Kirk Leech: If we don’t trust the public, I think we’re screwed. We need to trust the public and give them as much information about the benefits of animal research, the discoveries, the care, the regulation that takes place in the belief that the majority people will go with us.


Lydia Chain: Bradley van Paridon, thanks for joining us on the show.


Bradley van Paridon: Thank you. Thanks a lot for having me.


Lydia Chain: Throughout your interviews, did any other barriers come up as reasons why scientists may not spend time on communication with the public?


Bradley van Paridon: Yeah, one thing that comes up is just that it’s kind of an extra task. It’s a job that they are sometimes expected to do, but there’s no formal compensation for it, there’s no training for it. That, and then just they’re already doing a lot of work to get publications and advance their careers. So it sometimes comes across as just one more thing onto the pile and if there’s no measurable benefit to it, some people might be less inclined to do it. And then the other thing is, there might not be a process in which the researchers know if they’re allowed to speak, what they’re allowed to speak about, so again if this isn’t talked about within their institution, they end up running between a press secretary or the head of the institution trying to ask for permission. This is something I ran into a number of times where you had younger researchers or early career researchers wanting to speak, and then saying “I’d love to speak with you, but I have to run it up the chain and see if that’s ok.” But in general, it could just be confusion. It sometimes can just end up being as simple as that. I don’t know who to ask for permission, I feel I should ask for permission from somebody. So the institutions can sometimes get in their own way a little bit.

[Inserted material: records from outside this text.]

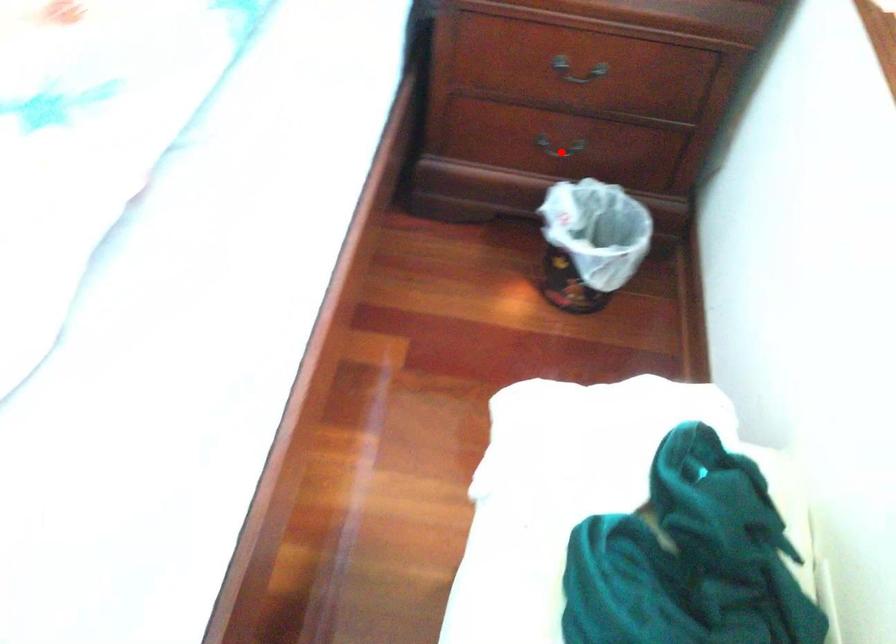
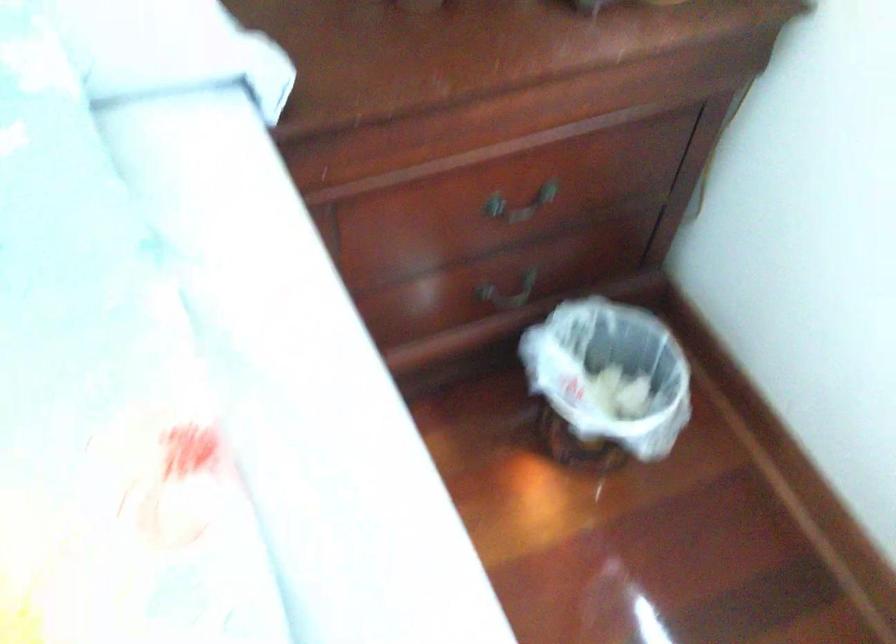
Question: A red point is marked in image1. In image2, is the corresponding 3D point closer to the camera or farther? Reply with the corresponding letter.

Choices:
 (A) The corresponding 3D point is closer.
 (B) The corresponding 3D point is farther.

Answer: (A)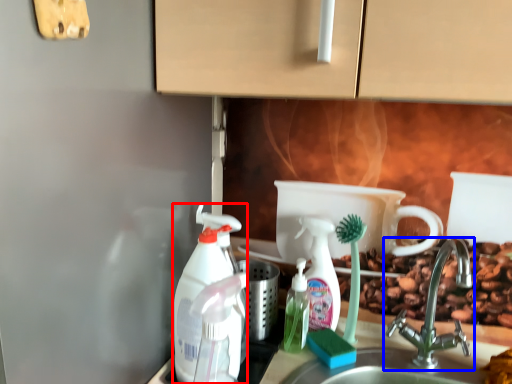
Question: Among these objects, which one is farthest to the camera, cleaning product (highlighted by a red box) or tap (highlighted by a blue box)?

Choices:
 (A) cleaning product
 (B) tap

Answer: (A)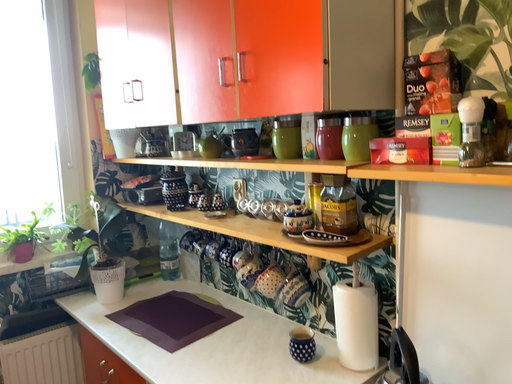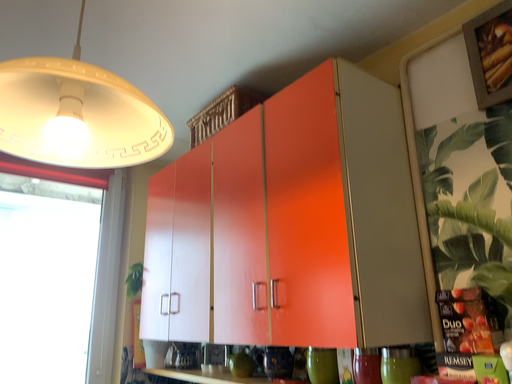
Question: Which way did the camera rotate in the video?

Choices:
 (A) rotated downward
 (B) rotated upward

Answer: (B)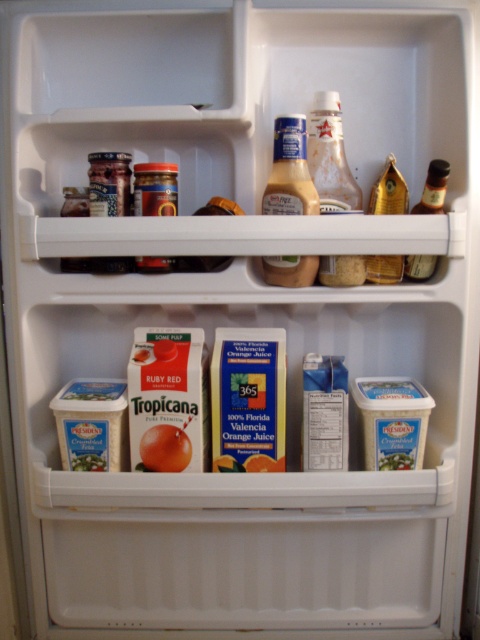
Question: Is translucent glass bottle at upper center positioned behind translucent glass bottle at upper right?

Choices:
 (A) no
 (B) yes

Answer: (B)

Question: Which object appears closest to the camera in this image?

Choices:
 (A) matte plastic mustard at center
 (B) translucent glass bottle at upper center
 (C) translucent glass bottle at upper right

Answer: (A)

Question: Which of these objects is positioned closest to the translucent glass bottle at upper center?

Choices:
 (A) translucent glass bottle at upper right
 (B) matte plastic mustard at center

Answer: (B)

Question: In this image, where is translucent glass bottle at upper center located relative to matte plastic mustard at center?

Choices:
 (A) above
 (B) below

Answer: (A)

Question: Which object appears farthest from the camera in this image?

Choices:
 (A) translucent glass bottle at upper center
 (B) matte plastic mustard at center
 (C) translucent glass bottle at upper right

Answer: (A)

Question: Is translucent glass bottle at upper center to the right of matte plastic mustard at center from the viewer's perspective?

Choices:
 (A) no
 (B) yes

Answer: (B)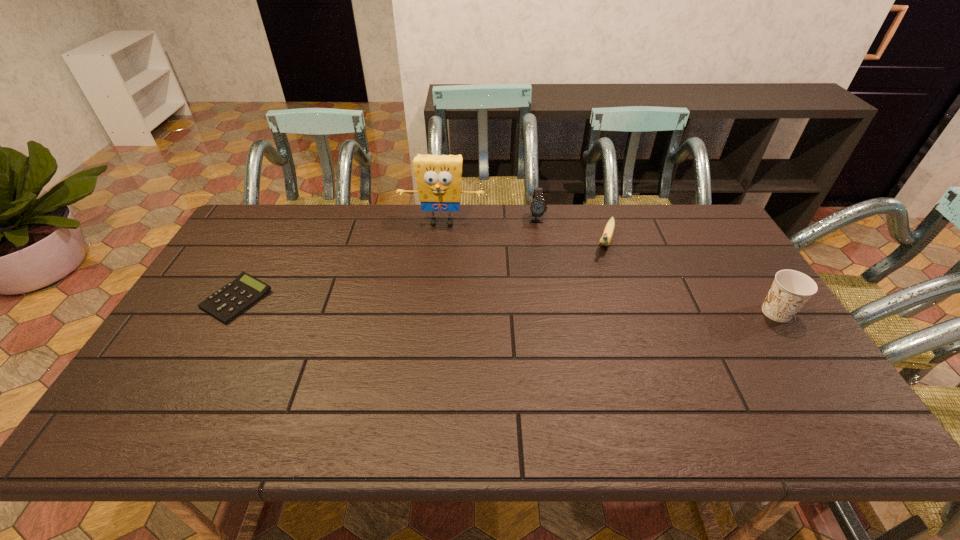
Find the location of a particular element. the leftmost object is located at coordinates (227, 303).

Identify the location of the shortest object. Image resolution: width=960 pixels, height=540 pixels. (227, 303).

Locate an element on the screen. the rightmost object is located at coordinates [x=791, y=289].

This screenshot has height=540, width=960. In order to click on the second shortest object in this screenshot , I will do `click(607, 235)`.

Identify the location of banana. (607, 235).

Locate an element on the screen. Image resolution: width=960 pixels, height=540 pixels. the second object from left to right is located at coordinates (438, 178).

Where is `sponge`? sponge is located at coordinates (438, 178).

The image size is (960, 540). Find the location of `the third object from right to left`. the third object from right to left is located at coordinates (538, 207).

This screenshot has height=540, width=960. What are the coordinates of `free space located 0.200m on the front of the shortest object` in the screenshot? It's located at click(x=186, y=389).

This screenshot has height=540, width=960. What are the coordinates of `free space located 0.070m on the front of the Dixie cup` in the screenshot? It's located at (799, 347).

Lydia Chain: We heard from Alisa Vlasenko that a supportive lab environment is really beneficial in dealing with the stress of the job. What other kinds of institutional support exist or would be helpful?


Bradley van Paridon: Yeah, so this was an interesting question because I heard from some sources that didn’t make it into the piece that having a sort of dedicated counselor or something like this, or a group set aside, putting time aside to speak about these things would be useful while others said that a counselor wouldn’t really do anything unless they had experience in animal research themselves, so they felt like there had to be that shared experience. But I think in general, the sense that I got was just having someone to speak to and having someone where they knew that they could raise concerns was a big part of it.


Lydia Chain: Bradley van Paridon is a Canadian freelance science journalist and podcaster based in Marburg, Germany. Our theme music is by the Undark team and additional music in today’s episode is by Kevin MacLeod at Incompetech. I’m your host Lydia Chain. We’re off for the summer to put together new stories for you, but will see you back in the fall.